Un día, estaba intentando averiguar para qué servía el botón con las siglas SW, del radio de la casa. Tendría unos doce años recién cumplidos. Esa edad en la cual la ingenuidad comienza a ser castigada y los adultos te prueban para ejercitarte. Un tío loco, ufólogo aficionado, me dijo que servía para escuchar a los marcianos. Y pues, cuando comencé a mover el dial y a escuchar sonidos como “de otros mundos” palidecí.
Afortunadamente, unas rayitas más adelante me topé con algo que sonaba familiar, una tal Radio Netherlands, dónde hablaban holandés en perfecto castellano. Y fue así como entré en una adolescencia auspiciada por el diexismo.
Estaciones como éstas te invitaban a reportar sus transmisiones a través de una postal, cuya recepción acusaban en sus programas. Que ilusión. En mi vida había enviado una carta y menos una postal, pero me animé. Para mí fue una aventura de incredulidad.
Compré una amarillenta postal del amazonas, porque no había de otra. El espacio para el mensaje se me acabó después que escribí el inapropiado “Me dirijo a ustedes…” y la sensación de inutilidad de la misiva salió a relucir inmediatamente. Fui disminuyendo el tamaño de la letra hasta que logré decirles en cual dial los recibía, y no quedó espacio ni para contar el programa que más me gustaba. Puse la dirección en el lugar indicado y me asusté al ver que también incluía un espacio para la estampilla. ¡Coño!, me dije, como que esto viaja desnudo.
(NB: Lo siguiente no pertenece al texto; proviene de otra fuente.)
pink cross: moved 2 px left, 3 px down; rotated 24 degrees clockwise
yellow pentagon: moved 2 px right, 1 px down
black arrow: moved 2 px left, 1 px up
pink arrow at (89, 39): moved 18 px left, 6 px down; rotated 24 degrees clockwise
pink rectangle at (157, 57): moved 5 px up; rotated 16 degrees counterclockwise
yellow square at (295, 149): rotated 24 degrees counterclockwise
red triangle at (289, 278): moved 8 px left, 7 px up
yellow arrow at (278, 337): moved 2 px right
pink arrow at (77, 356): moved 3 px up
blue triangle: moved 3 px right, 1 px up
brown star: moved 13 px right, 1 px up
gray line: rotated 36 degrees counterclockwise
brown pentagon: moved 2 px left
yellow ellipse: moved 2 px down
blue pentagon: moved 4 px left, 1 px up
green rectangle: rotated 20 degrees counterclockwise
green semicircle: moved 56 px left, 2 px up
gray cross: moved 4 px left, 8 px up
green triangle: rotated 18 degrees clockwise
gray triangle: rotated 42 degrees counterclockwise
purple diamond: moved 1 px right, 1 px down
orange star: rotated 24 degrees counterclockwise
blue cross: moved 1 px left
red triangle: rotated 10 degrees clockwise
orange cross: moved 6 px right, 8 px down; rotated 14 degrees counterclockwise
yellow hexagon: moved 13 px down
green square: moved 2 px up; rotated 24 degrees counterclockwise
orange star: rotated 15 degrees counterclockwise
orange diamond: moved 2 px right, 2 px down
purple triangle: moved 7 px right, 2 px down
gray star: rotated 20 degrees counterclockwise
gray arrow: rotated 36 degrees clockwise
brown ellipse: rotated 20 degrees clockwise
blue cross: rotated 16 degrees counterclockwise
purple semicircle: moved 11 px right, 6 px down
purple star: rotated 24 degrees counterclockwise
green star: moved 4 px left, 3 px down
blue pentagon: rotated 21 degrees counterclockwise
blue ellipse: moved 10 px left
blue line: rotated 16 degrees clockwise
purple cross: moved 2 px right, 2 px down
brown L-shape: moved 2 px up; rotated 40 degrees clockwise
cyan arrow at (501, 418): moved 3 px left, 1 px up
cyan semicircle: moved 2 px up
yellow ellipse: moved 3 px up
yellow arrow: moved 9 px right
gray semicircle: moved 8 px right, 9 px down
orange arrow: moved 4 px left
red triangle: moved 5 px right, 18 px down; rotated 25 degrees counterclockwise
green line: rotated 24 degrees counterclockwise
Que desgracia. Resulta que las postales son un atentado oficial contra la privacidad. Me negué. Y a pesar de la explicación-burla del señor del correo, compré un sobre “para postal” y así la envíe. No me encontraba cómodo con la idea que alguien pudiera leer mi correspondencia. Jamás escuché la recepción de la misma, pero si que me enviaron en respuesta una postal desnuda. Que pena.
Todo esto viene a cuento, porque un domingo de éstos, mientras vagaba por un popular mercado de segunda mano de Madrid, me topé con una curiosidad postal: Un gitano que vendía tarjetas postales usadas a veinte céntimos. No me aguanté y escogí tres al azar. Todas con al menos treintas años de antigüedad y variados saludos típicos de postales. Las primeras que he comprado, no hacen más que fungir de testigos de viaje y tienen la vocación transparente de inspiradoras de envidias. Los destinatarios son cualquier Juan Pérez y sus direcciones y mensajes de dominio público. Vamos, que en contra de mis principios estoy atrapado por un voyeurismo postal. Algo me dice que ocultas en su desnudez, se deben hallar un montón de buenas historias.